| TASK INSTRUCTIONS |
Show all lines containing "APERTURE" from the data below.

——

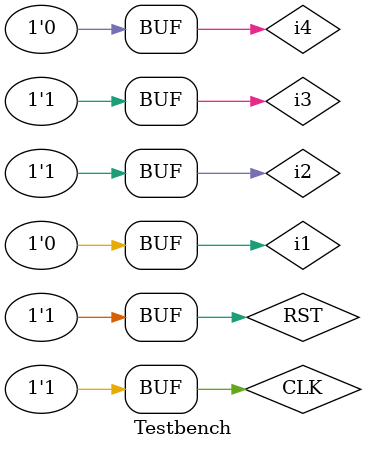
<source format=v>
module FSM(reset, clk, i1, i2, i4, i3, out);
	input reset, clk, i1, i2, i4, i3;
	output reg[16:0] out;
	parameter s1 = 0, s2 = 200, s3 = 700, s4 = 900, s5 = 1300, s6 = 1800, s7 = 2300, s8 = 2800, s9 = 3100, s10 = 3400, s11 = 3600, s12 = 3800, s13 = 4100;
	reg[16:0] state, nextState;

	always @(*) begin
		if(reset) begin
			state <= s1;
		end
		else begin
			state <= nextState;
		end
	end

	always @(i1, i2, i4, i3, clk) begin
		case(state)
		s1 : begin
			$display("this is s1 state");
			out <= s1;
			if(i3 == 1) nextState <= s2;
			else nextState <= s1;
		end
		s2 : begin
			$display("this is s2 state");
			out <= s2;
			if(i1 == 1 && i4 == 1) nextState <= s3;
			else nextState <= s1;
		end
		s3 : begin
			$display("this is s3 state");
			out <= s3;
			if(i3 == 0) nextState <= s4;
			else nextState <= s1;
		end
		s4 : begin
			$display("this is s4 state");
			out <= s4;
			if(i1 == 0 && i3 == 1) nextState <= s5;
			else nextState <= s1;
		end
		s5 : begin
			out <= s5;
			if(i2 == 1 && i1 == 0 && i4 == 0) nextState <= s6;
			else nextState <= s1;
		end
		s6 : begin
			out <= s6;
			if(i1 == 1) nextState <= s7;
			else nextState <= s1;
		end
		s7 : begin
			if(i4 == 1) nextState <= s8;
			else nextState <= s1;
		end
		s8 : begin
			if(i4 == 0 && i3 == 0) nextState <= s9;
			else nextState <= s1;
		end
		s9 : begin
			if(i1 == 0 && i4 == 1) nextState <= s10;
			else nextState <= s1;
		end
		s10 : begin
			if(i2 == 0 && i3 == 1) nextState <= s11;
			else nextState <= s1;
		end
		s11 : begin
			if(i1 == 1 && i4 == 0) nextState <= s12;
			else nextState <= s1;
		end
		s12 : begin
			if(i3 == 0) nextState <= s13;
			else nextState <= s1;
		end
		s13 : begin
			$display("this is end state");
		end
		endcase
	end
endmodule

module Testbench;
	reg RST, CLK;
	reg i1, i2, i3, i4, t;
	wire[16:0] out;

	FSM f(RST, CLK, i1, i2, i4, i3, out);
	always begin
		CLK <= 0;
		#50;
		CLK <= 1;
		#50;
	end

	initial begin
		RST <= 1;
		i1 <= 0;
		i2 <= 0;
		i3 <= 0;
		i4 <= 0;
$display("phrase1");
		#50;
		RST <= 0;
		i3 <= 1;
		//state2
$display("phrase2");
		#50;
		i1 <= 1;
		i4 <= 1;
		//t <= ~t;
		//state3
$display("phrase3");		//wrong input path
		#50
		i2 <= 1;
		//state1
$display("phrase4");
		#50
		i3 <= 1;
		//state2
$display("phrase5");
		#50;
		i1 <= 1;
		i4 <= 1;
		//state3
$display("phrase6");
		#50
		i3 <= 0;
		//state4
$display("phrase7");
		#50
		i1 <= 0;
		i3 <= 1;
$display("phrase8");
		#50
		i1 <= 0;
		i2 <= 1;
		i4 <= 0;
		RST <= 1;
	end
endmodule
	

</source>
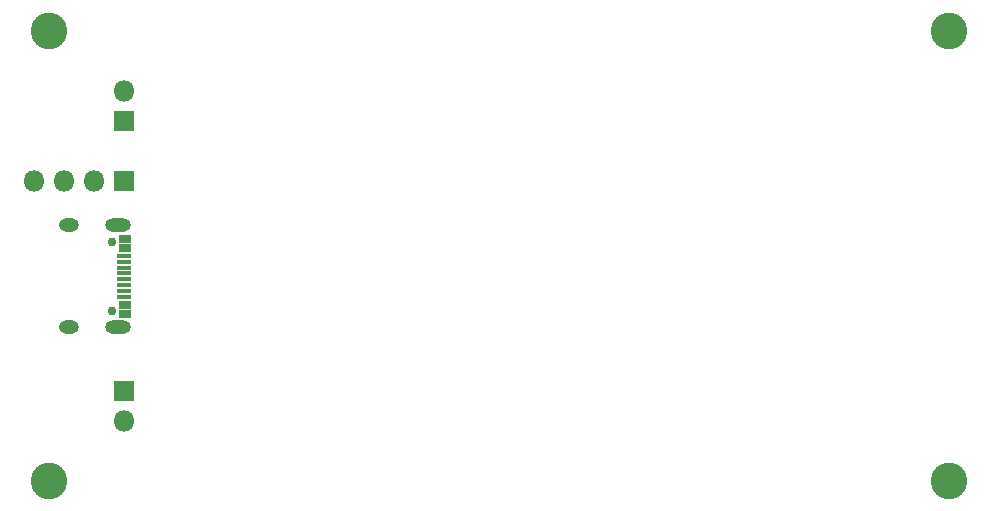
<source format=gbr>
G04 #@! TF.GenerationSoftware,KiCad,Pcbnew,(5.1.5)-3*
G04 #@! TF.CreationDate,2020-04-19T20:17:08-05:00*
G04 #@! TF.ProjectId,Activity_1,41637469-7669-4747-995f-312e6b696361,rev?*
G04 #@! TF.SameCoordinates,Original*
G04 #@! TF.FileFunction,Soldermask,Top*
G04 #@! TF.FilePolarity,Negative*
%FSLAX46Y46*%
G04 Gerber Fmt 4.6, Leading zero omitted, Abs format (unit mm)*
G04 Created by KiCad (PCBNEW (5.1.5)-3) date 2020-04-19 20:17:08*
%MOMM*%
%LPD*%
G04 APERTURE LIST*
%ADD10R,1.251600X0.401600*%
%ADD11R,0.991600X0.701600*%
%ADD12C,0.751600*%
%ADD13O,1.701600X1.101600*%
%ADD14O,2.201600X1.101600*%
%ADD15O,1.801600X1.801600*%
%ADD16R,1.801600X1.801600*%
%ADD17C,3.101600*%
G04 APERTURE END LIST*
D10*
X156150000Y-111780000D03*
D11*
X156280000Y-111130000D03*
D12*
X155175000Y-110640000D03*
D13*
X151525000Y-109210000D03*
X151525000Y-117850000D03*
D14*
X155675000Y-117850000D03*
D11*
X156280000Y-110330000D03*
D14*
X155675000Y-109210000D03*
D10*
X156150000Y-112280000D03*
X156150000Y-112780000D03*
X156150000Y-113280000D03*
X156150000Y-113780000D03*
X156150000Y-114280000D03*
X156150000Y-114780000D03*
X156150000Y-115280000D03*
D11*
X156280000Y-116730000D03*
X156280000Y-115930000D03*
D12*
X155175000Y-116420000D03*
D15*
X156210000Y-125730000D03*
D16*
X156210000Y-123190000D03*
D15*
X156210000Y-97790000D03*
D16*
X156210000Y-100330000D03*
D15*
X148590000Y-105410000D03*
X151130000Y-105410000D03*
X153670000Y-105410000D03*
D16*
X156210000Y-105410000D03*
D17*
X226060000Y-130810000D03*
X149860000Y-130810000D03*
X226060000Y-92710000D03*
X149860000Y-92710000D03*
M02*

</source>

——

| EXERCISE SOLUTION |
G04 APERTURE LIST*
G04 APERTURE END LIST*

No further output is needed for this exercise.